### ABOUT THIS TASK
Can you reproduce, word for word, the lines of the listing from the one containing "Is there any" up to and including the final line of the listing?

=== Begin Enclosure ===

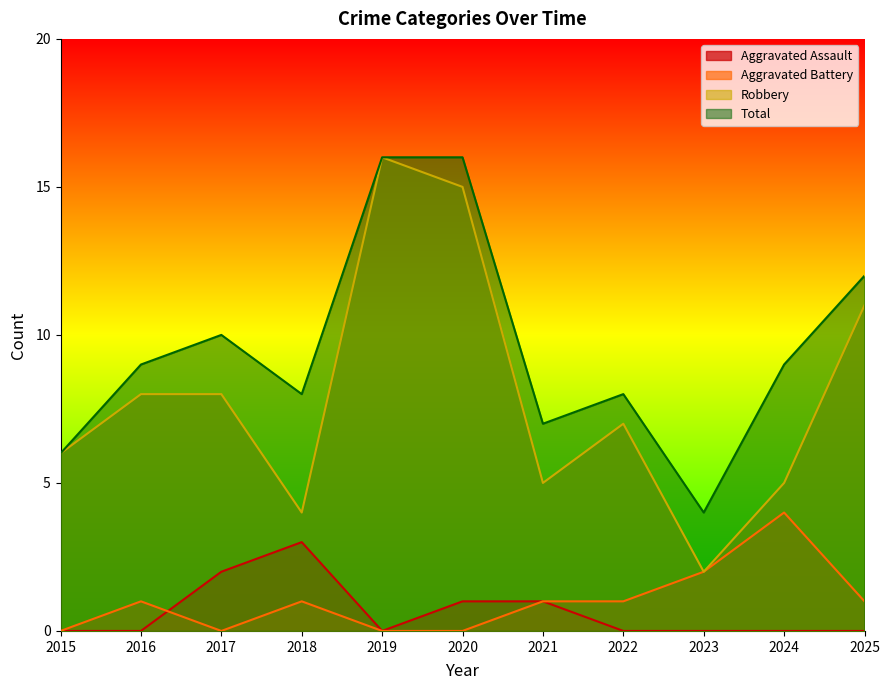

What is the approximate value of Robbery at 2016, to the nearest 5?

10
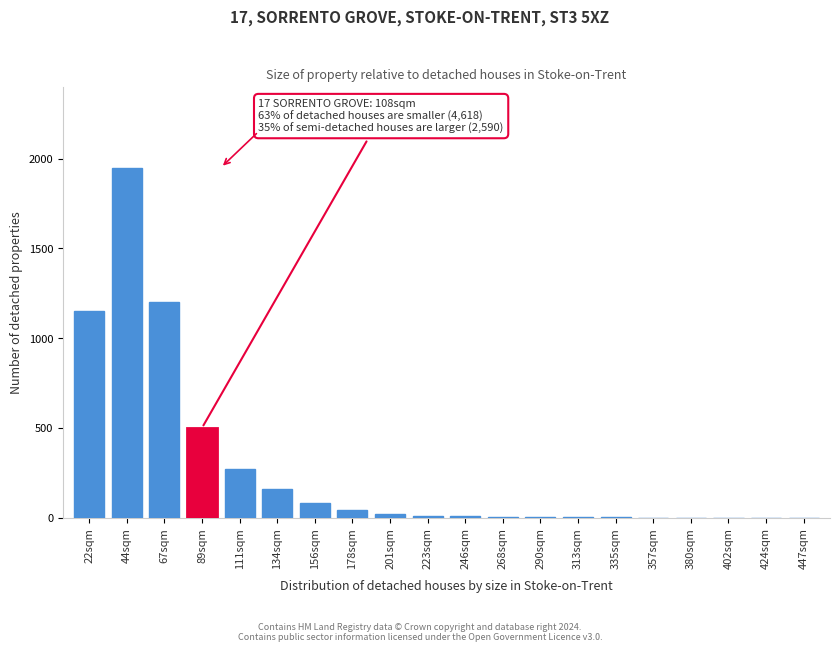

What is the maximum value shown in the chart?

1950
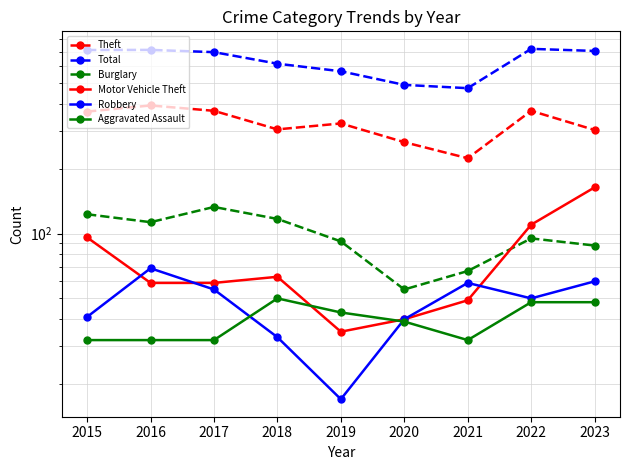

True or false: Burglary and Theft cross at least once.

False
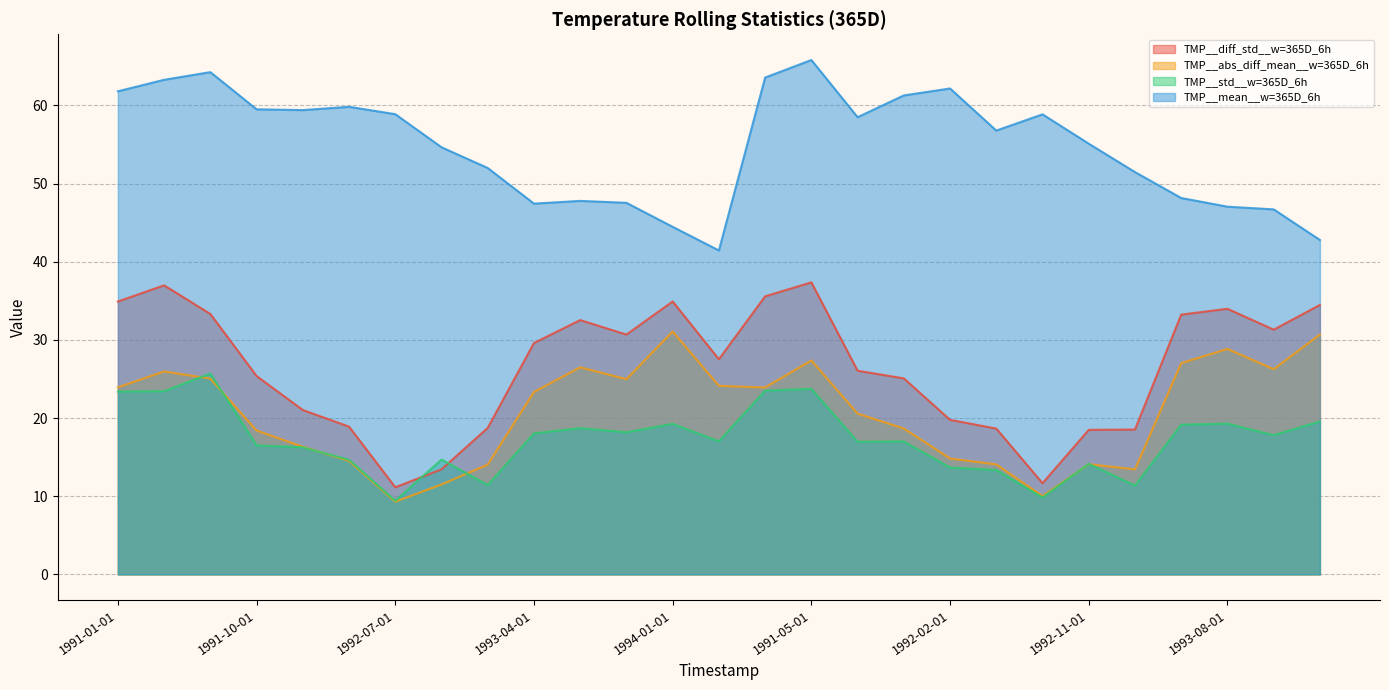

What are all the series names shown in the legend?

TMP__diff_std__w=365D_6h, TMP__abs_diff_mean__w=365D_6h, TMP__std__w=365D_6h, TMP__mean__w=365D_6h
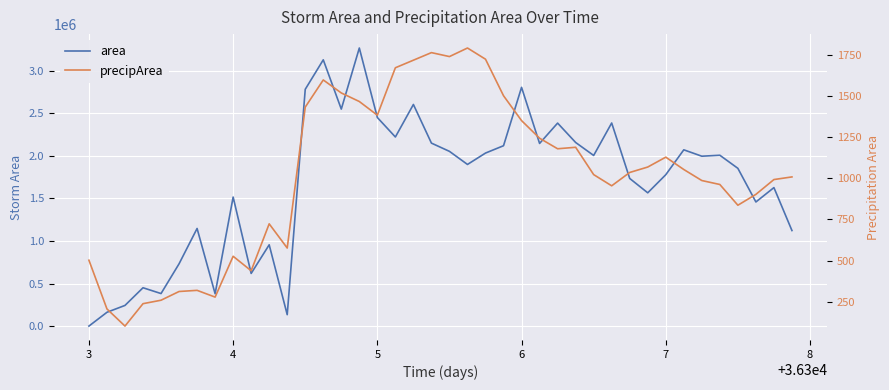

What is the value of the area point at the 26th from the left?

2145625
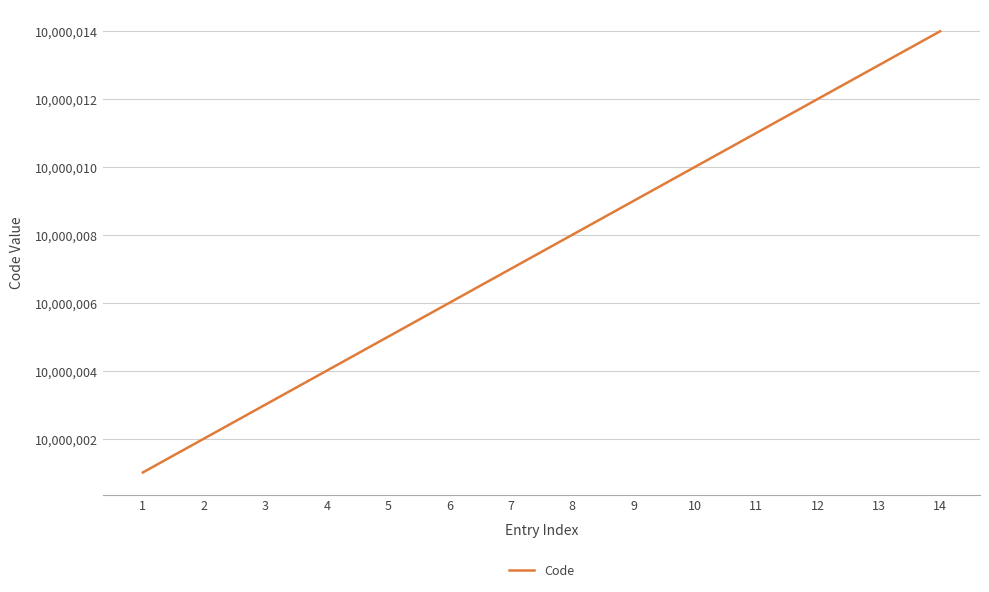

List the labels in order of value, smallest first.

1, 2, 3, 4, 5, 6, 7, 8, 9, 10, 11, 12, 13, 14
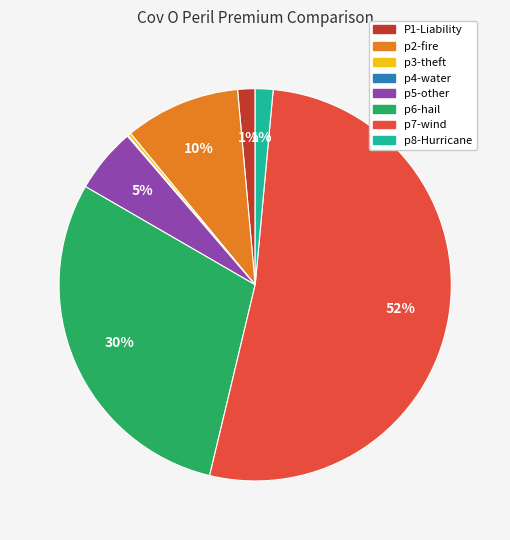

True or false: p7-wind accounts for 52% of the total.

True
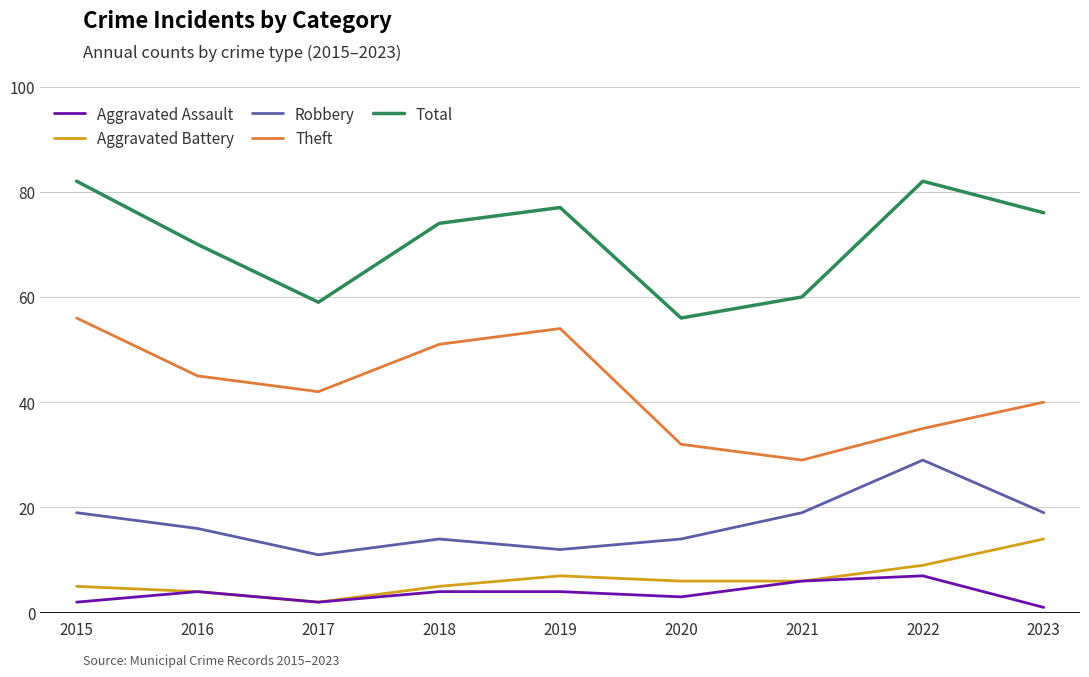

Is it true that Theft equals 56 at 2015?

True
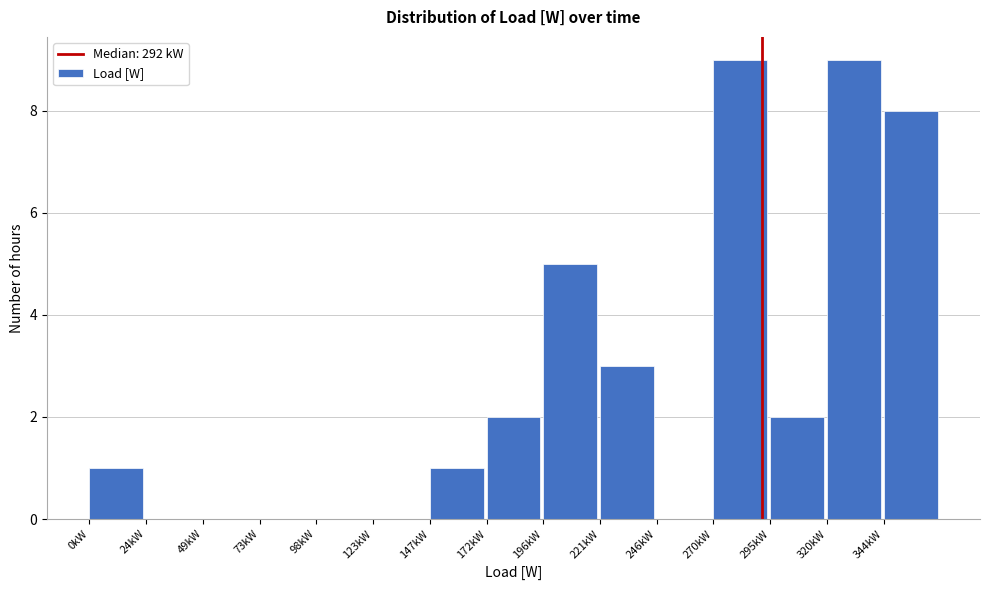

Reading right to left, extract all data points from this chart.

344kW=8	320kW=9	295kW=2	270kW=9	246kW=0	221kW=3	196kW=5	172kW=2	147kW=1	123kW=0	98kW=0	73kW=0	49kW=0	24kW=0	0kW=1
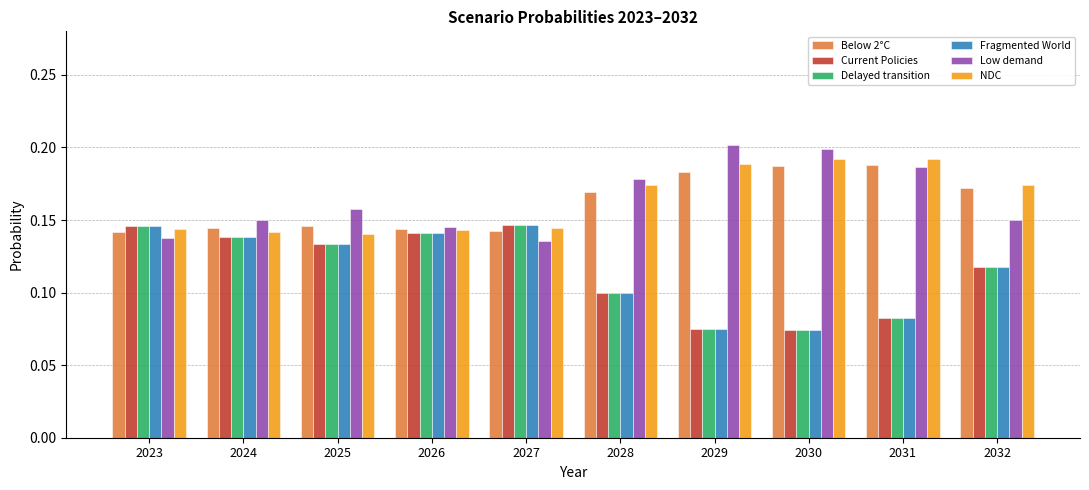

The Delayed transition series shows 0.2 at 2032. True or false?

False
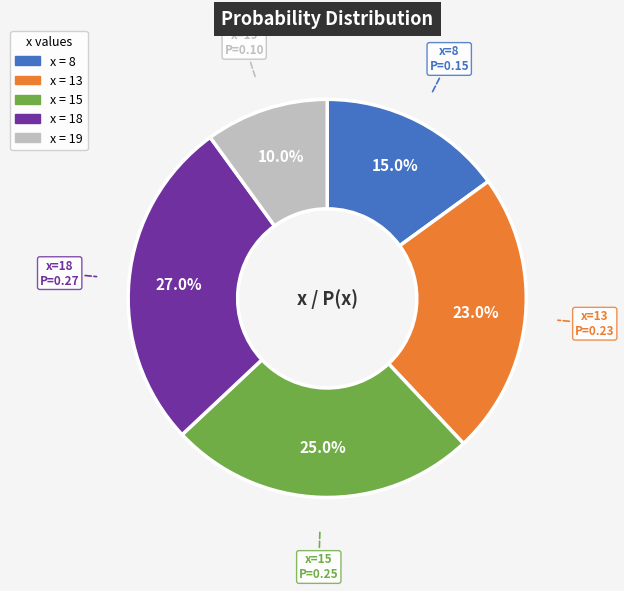

Is there any slice that represents more than half of the pie?

No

=== End Enclosure ===

### EXERCISE ANSWER
Is there any slice that represents more than half of the pie?

No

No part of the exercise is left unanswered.